Welcome to Bartleby Jones EyeWhere! We all know—having paid good cash to Meta to seek out out—that you simply solely click on via on a median of 5 out of eight Instagram adverts, so we worth your consideration and promise to make your go to no less than as worthwhile as scrolling via these pics of your sorority sister’s Labraschnoodle or buying the industry-disrupting pizza oven, which is amassing mud in your kitchen. (We see it each time you boot up your Oculus.)

So, are you able to degree up your Spex Attraction™? Simply comply with these 4 straightforward steps, and also you’ll be rocking new glasses very quickly!*

*Owing to points with the availability chain and child-labor shortages, precise delivery time is now 5 to seventy enterprise days.

1. Select your frames! “Strive on” choices by downloading our patented A.R. Framr app (a Snapchat filter that we purchased from our babysitter, who’s majoring in pc science at WashU). When you’ve discovered a pair that offers you flashbacks to if you had been bullied in seventh grade, choose certainly one of our thrilling shade choices, corresponding to tortoiseshell, turtle-shell, or the previous emblem of the San Antonio Spurs (the one licensing deal we may afford).

2. Ask your mother for Dr. Herschbaum’s quantity. You bear in mind him—the final optometrist (ophthalmologist? otolaryngologist?) you noticed proper earlier than your driver’s check? Oh, you don’t stay in New Jersey anymore? Then put on one thing cute to the closest LensCrafters and persuade the man behind the counter to replace your prescription free of charge, as a particular favor, simply this as soon as. Then snap a pic of your ’scrip and textual content it to us, alongside together with your Social Safety quantity and blood kind.

3. FOR THE LOVE OF GOD, DON’T FORGET TO SEND US YOUR PUPILLARY DISTANCE! No, that’s not part of the imaginative and prescient check—duh. It’s one thing separate and much more necessary. We have to know the way far aside your eyes are, O.Ok.? It’s tremendous easy to measure. Simply stick one finger on every eyeball, maintain your hand in that precise place as you decrease it onto a ruler, after which inform us what it says. 5 inches? Certain, that sounds about proper—if you happen to’re cosplaying as a nerdy hammerhead! Severely, it’s not that arduous. Strive once more. Two and a half inches? Certain, shut sufficient.

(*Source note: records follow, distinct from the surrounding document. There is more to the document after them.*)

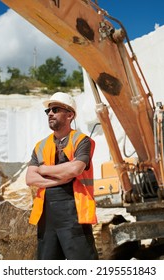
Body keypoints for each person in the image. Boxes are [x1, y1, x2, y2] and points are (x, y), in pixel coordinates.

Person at [26, 92, 98, 260]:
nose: (50, 113)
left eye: (56, 109)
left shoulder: (81, 141)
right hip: (47, 216)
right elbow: (30, 179)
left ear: (70, 115)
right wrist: (59, 179)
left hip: (74, 213)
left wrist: (43, 169)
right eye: (48, 111)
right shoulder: (41, 145)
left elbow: (74, 170)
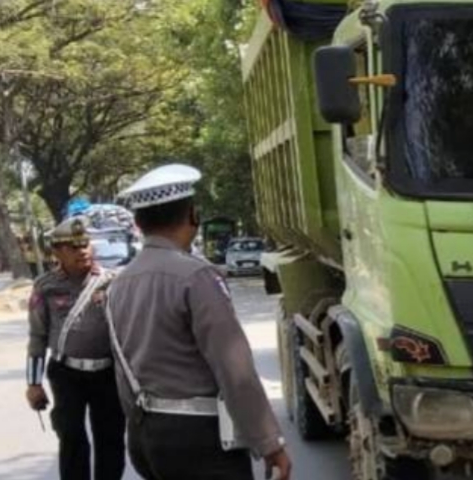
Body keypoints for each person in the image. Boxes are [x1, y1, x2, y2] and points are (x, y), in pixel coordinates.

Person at [107, 164, 291, 480]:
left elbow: (122, 369)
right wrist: (268, 441)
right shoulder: (196, 276)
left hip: (146, 434)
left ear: (138, 223)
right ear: (193, 216)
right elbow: (234, 369)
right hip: (200, 440)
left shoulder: (119, 283)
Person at [25, 216, 126, 480]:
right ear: (57, 251)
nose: (83, 251)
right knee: (71, 439)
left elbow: (128, 333)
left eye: (85, 245)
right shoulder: (45, 286)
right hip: (66, 373)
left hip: (107, 374)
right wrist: (33, 384)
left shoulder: (112, 281)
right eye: (73, 246)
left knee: (111, 439)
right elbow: (37, 336)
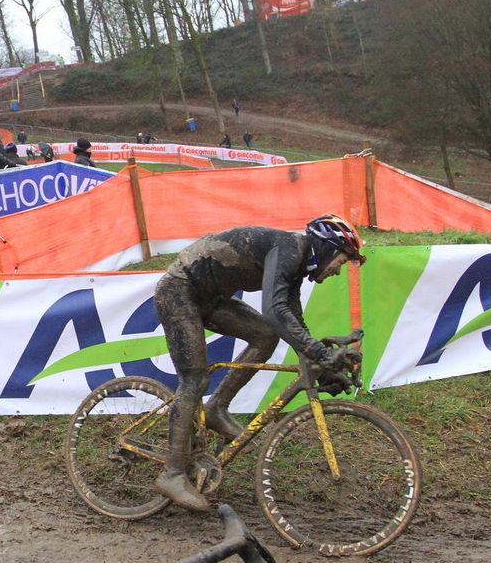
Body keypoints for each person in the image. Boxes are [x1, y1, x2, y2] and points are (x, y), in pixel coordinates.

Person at [151, 216, 365, 511]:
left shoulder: (296, 264)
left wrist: (323, 367)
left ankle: (216, 408)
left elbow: (292, 322)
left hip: (208, 297)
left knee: (265, 335)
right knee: (194, 381)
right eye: (340, 262)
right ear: (327, 249)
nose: (337, 271)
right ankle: (172, 474)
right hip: (179, 291)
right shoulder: (288, 249)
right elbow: (274, 310)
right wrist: (320, 353)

4. Able to pay? Simple peasy! As , all of our frames right here at Bartleby Jones EyeWhere are solely $99! Let’s simply take a fast have a look at some add-on choices, and then you definitely’ll be all set.

-Lenses (+$50**)

-Prescription lenses (+$99**)

-Correct prescription lenses (+$149**)

-Progressive lenses (+$149**)

-Reasonable lenses (+$49**)

-Democrat-in-name-only lenses (+$79**)

-Skinny lenses (+$199**)

-Extremely-thin lenses (+$249**)

-Wafer-thin lenses (+$399**)

-Scratch-resistant coating (+$199**)

-Coat-resistant filming (+$249**)

-Smudge-resistant scratching (+$199**)

-Anti-glare (+$399**)

-Anti-flair (+$299**)

-Anti-Cher (+$49**)

-Groucho Marx nostril, mustache, and eyebrows attachment ($99**)

-Delivery ($24, or free with 5 or extra pairs!)

-Dealing with ($48)

-Taxes (fifty-two per cent—sorry, our headquarters are within the Netherlands)

**Per eye.

Excellent news! If the full quantity due to your $99 frames is greater than $1,500, you possibly can pay in ten weekly installments, or you possibly can simply roll the fee into your month-to-month student-loan invoice.

Thanks for buying with Bartleby Jones!